Exercise aim: Extract every line of the records below that contains the word "lieu". Case counts.

Listed entries:
★ ★ ★

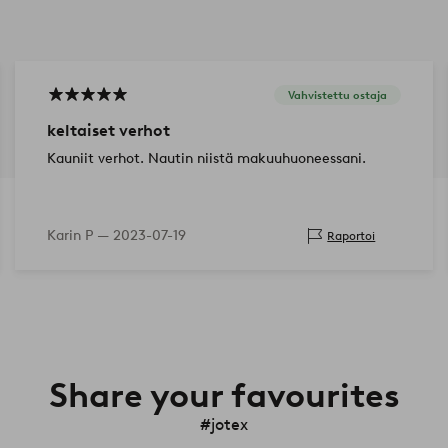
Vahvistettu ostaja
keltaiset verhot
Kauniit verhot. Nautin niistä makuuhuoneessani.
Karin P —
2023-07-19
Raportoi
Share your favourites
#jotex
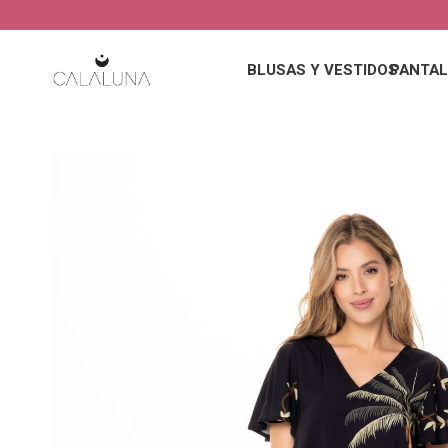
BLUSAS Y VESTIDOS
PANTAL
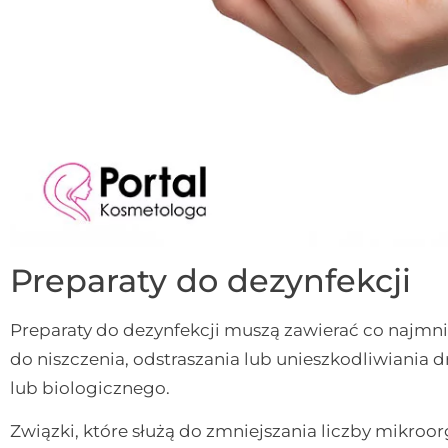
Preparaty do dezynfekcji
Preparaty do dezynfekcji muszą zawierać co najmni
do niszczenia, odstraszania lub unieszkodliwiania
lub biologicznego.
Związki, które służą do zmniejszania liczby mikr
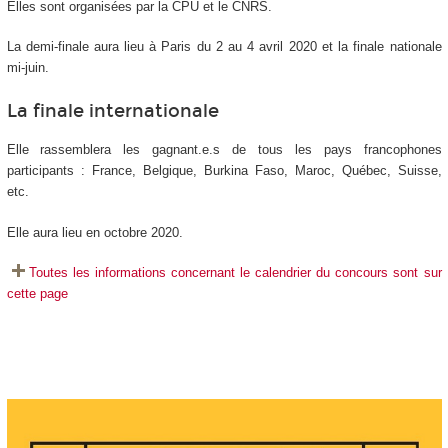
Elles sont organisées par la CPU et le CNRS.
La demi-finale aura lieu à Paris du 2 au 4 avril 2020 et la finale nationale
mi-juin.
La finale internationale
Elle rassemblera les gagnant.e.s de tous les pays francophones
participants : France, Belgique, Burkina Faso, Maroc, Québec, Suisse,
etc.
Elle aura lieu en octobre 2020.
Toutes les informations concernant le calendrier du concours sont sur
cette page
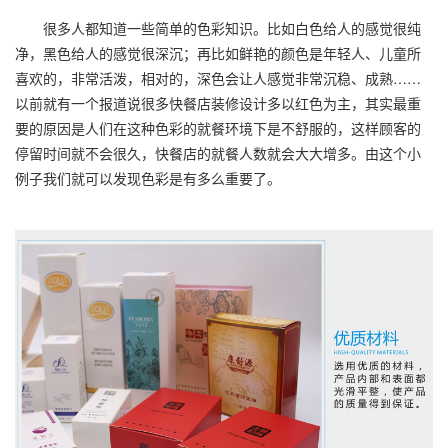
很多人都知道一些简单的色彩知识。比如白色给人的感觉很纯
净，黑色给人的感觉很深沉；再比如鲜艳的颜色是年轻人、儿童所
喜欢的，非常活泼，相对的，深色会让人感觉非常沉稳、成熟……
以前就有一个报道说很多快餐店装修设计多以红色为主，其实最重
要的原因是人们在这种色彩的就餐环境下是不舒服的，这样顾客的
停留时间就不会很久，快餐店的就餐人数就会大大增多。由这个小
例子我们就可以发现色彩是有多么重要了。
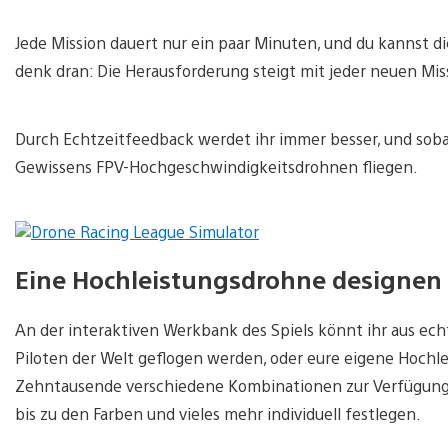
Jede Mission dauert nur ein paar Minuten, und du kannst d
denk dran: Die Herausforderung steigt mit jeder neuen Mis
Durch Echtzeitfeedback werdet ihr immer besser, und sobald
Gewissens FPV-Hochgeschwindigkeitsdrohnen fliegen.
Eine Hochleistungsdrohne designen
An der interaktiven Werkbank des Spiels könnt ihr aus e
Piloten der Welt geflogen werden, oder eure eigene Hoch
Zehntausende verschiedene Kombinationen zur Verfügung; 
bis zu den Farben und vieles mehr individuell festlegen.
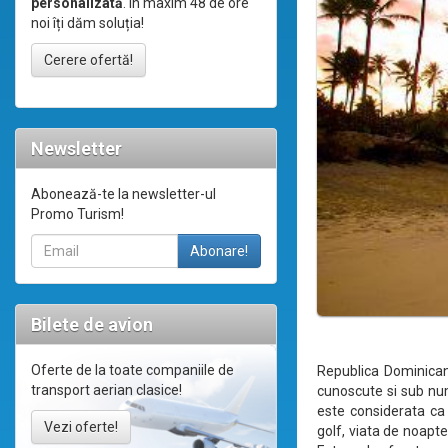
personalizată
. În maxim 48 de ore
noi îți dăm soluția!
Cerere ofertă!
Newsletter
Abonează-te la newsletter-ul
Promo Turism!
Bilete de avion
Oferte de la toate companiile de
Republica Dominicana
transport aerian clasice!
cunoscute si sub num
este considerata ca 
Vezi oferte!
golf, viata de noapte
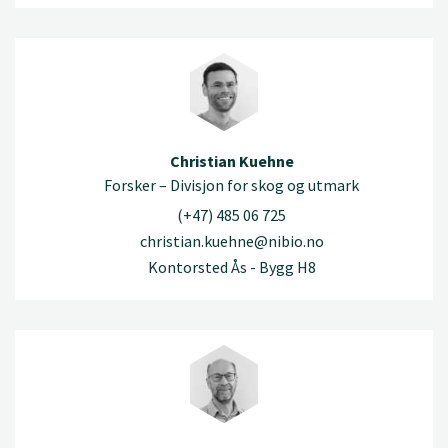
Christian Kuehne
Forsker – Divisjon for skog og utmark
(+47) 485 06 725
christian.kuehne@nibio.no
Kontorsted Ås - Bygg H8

★ ★ ★

Task solution:
La demi-finale aura lieu à Paris du 2 au 4 avril 2020 et la finale nationale
Elle aura lieu en octobre 2020.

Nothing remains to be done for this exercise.